Toronto Star

Bond yields plunge in wake of interest rate hike

Plenty of opportunit­y for issuers to lock in low borrowing costs

- MACIEJ ONOSZKO BLOOMBERG

If there ever was a time for corporate Canada to be more adventurou­s in the bond market, it’s now.

Yields on 30-year government debt have plunged to more than a decade-low relative to the short end in the wake of the Bank of Canada’s latest interest rate hike.

That means there’s plenty of opportunit­y for issuers to lock in low borrowing costs for longer, especially since demand for long-term debt is “absolutely huge,” as central bank Governor Stephen Poloz said last week.

Yet corporate issuance of long-term bonds is lower this year than in 2017, even though the spread between two-year and 30-year bonds was more than 75 basis points wider a year ago and bond sales across all maturities are heading for a record this year.

Two-year government bonds yielded about 1.93 per cent on Wednesday, while 30-years traded about 2.20 per cent, leaving the difference between the two at 27 basis points.

The spread shrank to 23 basis points on July 11 after the Bank of Canada raised its benchmark interest rate to1.5 per cent. That was the narrowest since before the financial crisis in 2007.

At this time last year, when the central bank was only starting to tighten monetary policy, the spread was more than 100 basis points.

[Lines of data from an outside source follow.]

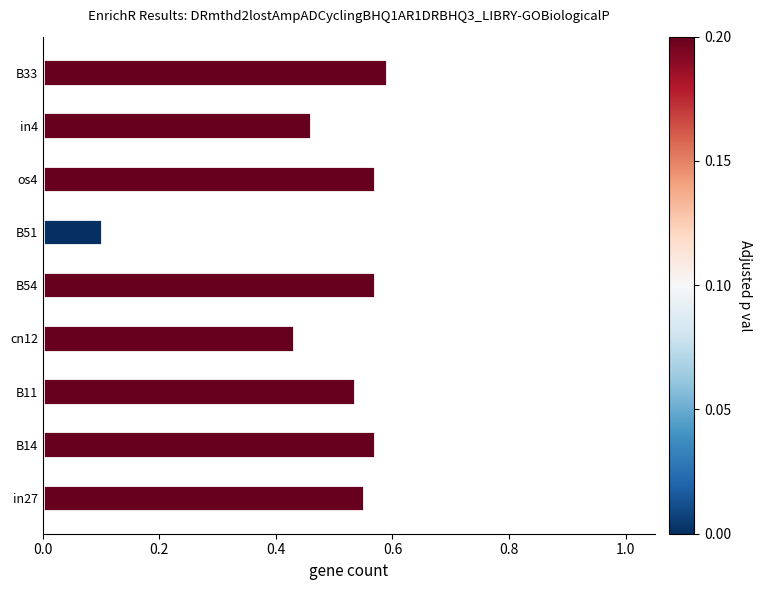

What is the sum of the values at B33 and in4?

1.1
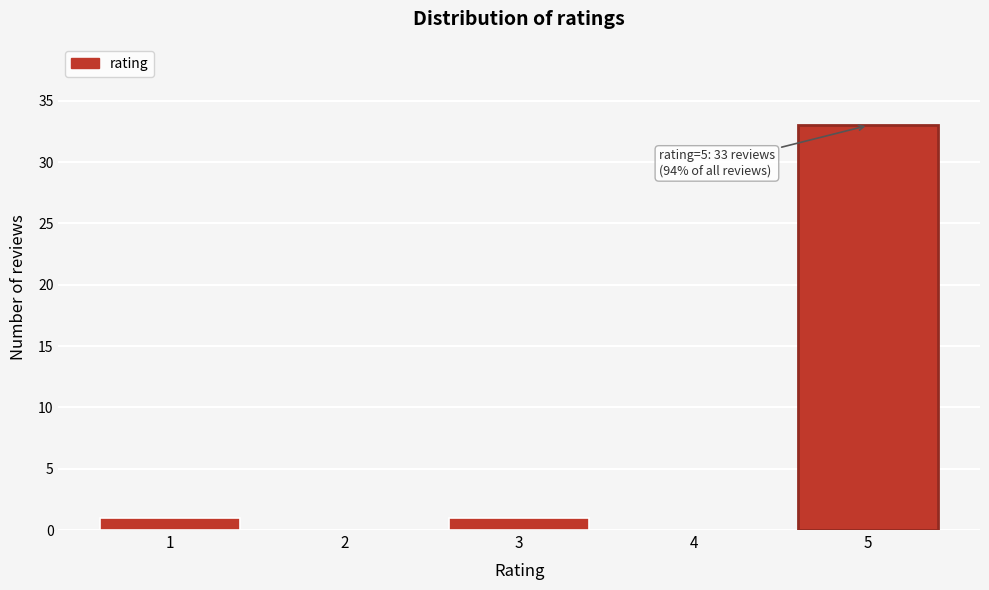

Reading right to left, what are all the values shown in this chart?

5=33	4=0	3=1	2=0	1=1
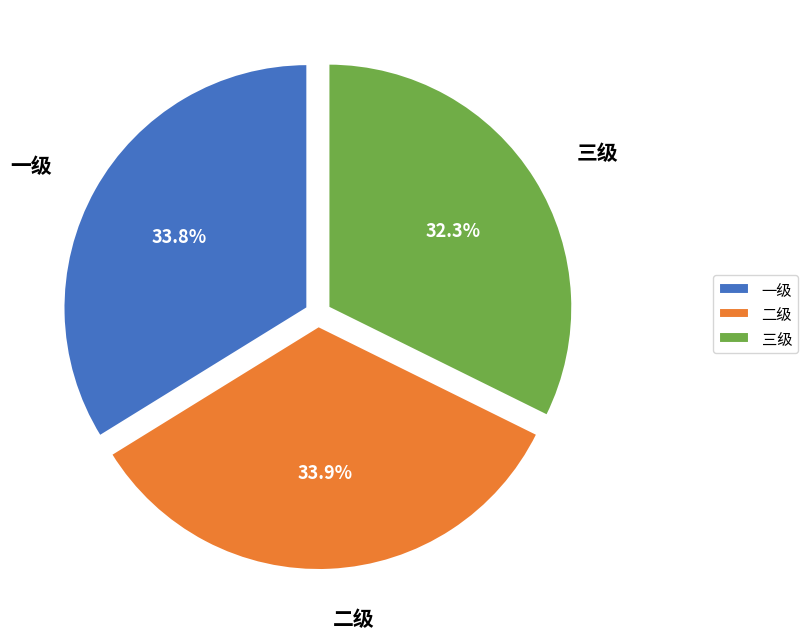

Which has a higher value, 三级 or 二级?

二级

While yields on Canada’s 30-year bonds fell seven basis points in the past 12 months, two-year yields have risen 71basis points, increasing the relative attractive­ness of longer bonds from the issuer’s perspectiv­e.

“In spite of a flatter yield curve, we have not experience­d an increase in corporate issuance at the longer end in Canada,” said Marc St-Onge, managing director and global head of debt capital markets at Canadian Imperial Bank of Commerce.

“We expect to see more do- mestic corporate issuance in the long end as conditions remain favourable.”

CIBC was the sole lead on Canada’s largest 30-year corporate bond this year, $800 million of securities issued by TransCanad­a Corp. in June.

But issuance of bonds of 30 years or longer has totalled $4.6 billion this year, compared with $5.9 billion in the same period a year ago, according to data compiled by Bloomberg.

Total corporate bond issuance is at $66.7 billion year-to-date, the highest since at least 2007 when Bloomberg started tracking the data, and on course to beat last year’s record of almost $110 billion for the full year.